Из леса, описывая в темном небе красную полудугу, вылетел один снаряд, за ним второй, потом где-то впереди загрохотали разрывы. Сражение продолжалось.
Владимир Казаков
ЗА ЧАС ДО ВЫЛЕТА
После двухнедельного обмена опытом, деловых встреч и прощального банкета мы покидали Америку. Младший директор авиафирмы «Боинг» предоставил в наше распоряжение вместительный лимузин и конверт с билетами на трассу «Голубая лента», связывающую Соединенные Штаты с Европой.
Машина почти беззвучно скользила по мокрому асфальту, пожирая сотню километров, отделявшую нас от аэропорта. Тонко посвистывал ветер в полуоткрытых форточках; стеклоочистители, лениво покачиваясь, стирали водяную сыпь. Разговаривать не хотелось. Обволакивала приятная дремота, глаза, уставшие от ярких дорожных реклам, закрывались. Я сидел за спиной шофера, остановив безразличный взгляд на его упругом, подстриженном под скобку затылке, и мысли становились все более вялыми.
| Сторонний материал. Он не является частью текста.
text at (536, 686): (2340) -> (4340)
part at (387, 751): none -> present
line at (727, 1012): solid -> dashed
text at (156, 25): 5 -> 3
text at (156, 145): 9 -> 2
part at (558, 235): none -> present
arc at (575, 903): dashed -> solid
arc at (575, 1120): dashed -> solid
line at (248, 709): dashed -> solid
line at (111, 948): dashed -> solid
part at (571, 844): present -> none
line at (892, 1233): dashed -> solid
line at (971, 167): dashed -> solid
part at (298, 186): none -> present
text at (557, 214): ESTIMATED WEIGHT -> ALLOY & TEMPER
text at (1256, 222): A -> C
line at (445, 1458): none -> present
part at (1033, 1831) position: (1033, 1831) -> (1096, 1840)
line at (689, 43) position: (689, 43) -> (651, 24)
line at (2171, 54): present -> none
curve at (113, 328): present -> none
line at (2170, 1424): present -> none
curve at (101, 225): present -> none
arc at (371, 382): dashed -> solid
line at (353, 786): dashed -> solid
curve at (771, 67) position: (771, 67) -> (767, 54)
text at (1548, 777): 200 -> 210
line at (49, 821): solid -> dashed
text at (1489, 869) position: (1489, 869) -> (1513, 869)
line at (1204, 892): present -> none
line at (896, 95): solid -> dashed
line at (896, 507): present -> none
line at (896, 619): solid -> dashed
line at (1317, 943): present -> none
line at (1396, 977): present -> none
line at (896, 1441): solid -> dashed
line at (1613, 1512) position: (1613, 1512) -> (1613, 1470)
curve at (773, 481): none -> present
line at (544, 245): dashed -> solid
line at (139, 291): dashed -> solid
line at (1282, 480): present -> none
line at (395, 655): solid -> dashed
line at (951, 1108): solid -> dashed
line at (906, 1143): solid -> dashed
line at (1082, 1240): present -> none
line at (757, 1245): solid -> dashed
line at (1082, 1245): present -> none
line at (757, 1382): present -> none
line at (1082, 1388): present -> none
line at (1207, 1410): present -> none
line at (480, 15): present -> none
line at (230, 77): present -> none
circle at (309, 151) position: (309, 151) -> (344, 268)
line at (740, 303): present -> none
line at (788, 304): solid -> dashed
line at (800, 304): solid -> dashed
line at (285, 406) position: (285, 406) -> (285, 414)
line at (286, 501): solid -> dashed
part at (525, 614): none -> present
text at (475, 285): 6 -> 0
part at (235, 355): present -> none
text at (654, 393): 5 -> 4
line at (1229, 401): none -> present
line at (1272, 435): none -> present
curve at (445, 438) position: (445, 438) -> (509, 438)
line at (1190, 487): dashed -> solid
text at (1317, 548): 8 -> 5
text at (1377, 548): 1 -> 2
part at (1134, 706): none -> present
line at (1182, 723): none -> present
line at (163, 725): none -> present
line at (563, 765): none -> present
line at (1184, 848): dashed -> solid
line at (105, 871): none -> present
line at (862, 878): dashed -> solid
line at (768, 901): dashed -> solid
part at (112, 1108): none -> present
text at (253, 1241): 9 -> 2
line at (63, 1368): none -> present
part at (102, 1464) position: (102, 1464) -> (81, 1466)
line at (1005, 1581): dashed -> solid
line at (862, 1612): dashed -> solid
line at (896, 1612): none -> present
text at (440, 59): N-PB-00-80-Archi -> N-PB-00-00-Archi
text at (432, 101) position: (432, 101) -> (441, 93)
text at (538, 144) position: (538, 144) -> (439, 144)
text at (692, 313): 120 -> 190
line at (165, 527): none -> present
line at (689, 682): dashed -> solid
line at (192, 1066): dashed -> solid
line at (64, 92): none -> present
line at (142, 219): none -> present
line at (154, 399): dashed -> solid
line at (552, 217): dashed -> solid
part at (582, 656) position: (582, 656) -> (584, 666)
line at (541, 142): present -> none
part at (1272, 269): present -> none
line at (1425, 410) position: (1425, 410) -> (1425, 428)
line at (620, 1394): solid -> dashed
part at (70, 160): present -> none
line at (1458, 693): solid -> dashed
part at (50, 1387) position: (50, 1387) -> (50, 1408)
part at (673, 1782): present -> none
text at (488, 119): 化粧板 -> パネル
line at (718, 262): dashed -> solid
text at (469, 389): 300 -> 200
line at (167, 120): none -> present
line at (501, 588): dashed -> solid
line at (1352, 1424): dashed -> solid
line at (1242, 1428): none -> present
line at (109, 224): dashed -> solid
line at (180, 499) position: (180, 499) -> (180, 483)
Шофер повернул голову, блеснул загорелой лысиной, обрамленной кружком жестких волос, и неожиданно сказал по-русски:
— Так я усну за рулем. Может, анекдотик?.. Впервые встречаю летчиков-молчунов!
— А вам часто приходится иметь с ними дело?
— Я же шофер фирмы, да и сам пилот.
— Вы пилот? А почему же крутите баранку?
— Чтобы водить самолет авиакомпании, нужно положить в ее сейфы кругленькую сумму, почти равную стоимости машины, на которой собираешься летать…
Это мы знали. Оберегая себя от убытков в случае аварии по вине пилотов, авиакомпании допускали за штурвал только состоятельных людей.
— Такой суммы у меня нет, — продолжал шофер, — да и моя прошлая карьера стоит закрытым шлагбаумом на пути в воздух.
Долго просить не пришлось, и он рассказал нам историю своей жизни. Сон прошел. Слушая, мы перенеслись в мир, где воспитывается человек, готовый пойти на любую мерзость, в мир, где звериные повадки ценятся превыше всего…
Давно промелькнула стальная арка аэровокзала, остановился автомобиль, а мы сидели в клубах едкого сигаретного дыма, дослушивая рассказ бывшего летчика ВВС США Рокуэлла Смита…
Контракт подписан
Рокуэлла разбудило радио. Густой баритон бодро рявкнул песенку «Наш Билли».[21] Это было необычное начало передачи для радиоцентра провинциального городка.
Быстро поднявшись, Рокуэлл выключил динамик и начал делать утреннюю гимнастику. Тренированное тело спортсмена быстро обрело бодрость, и, прервав упражнение, он двумя легкими прыжками оказался у письменного стола и взял с него лист плотной глянцевой бумаги. Левой рукой толкнул раму окна. Озорной ветерок перегнул лист, но Рокуэлл бережно его расправил и улыбнулся. Сияющие глаза в который раз перечитывали аттестат об окончании колледжа. С листом в руках он прошел к кровати, лег и закрыл глаза.
Неслышно открылась дверь комнаты, и через порог ступил черноволосый, почти квадратный парень с залепленной пластырем бровью. Черты лица его были правильны, но странно безжизненны. Маленькие, близко расположенные друг к другу глаза с черными большими зрачками ярко блестели, а между тем в них не было заметно теплоты. Без оттенков, только блестящий взгляд казался до предела напряженным и внимательным. Голос его звучал глухо и монотонно.
— Вставай, Рок! Сколько можно жить зажмурившись? А ну, вставай… вставай, ходячая формула!
Рокуэлл сел на кровати.
— Доброе утро, Джо!
— У тебя такой вид, будто во сне ты откопал клад или нашел работу.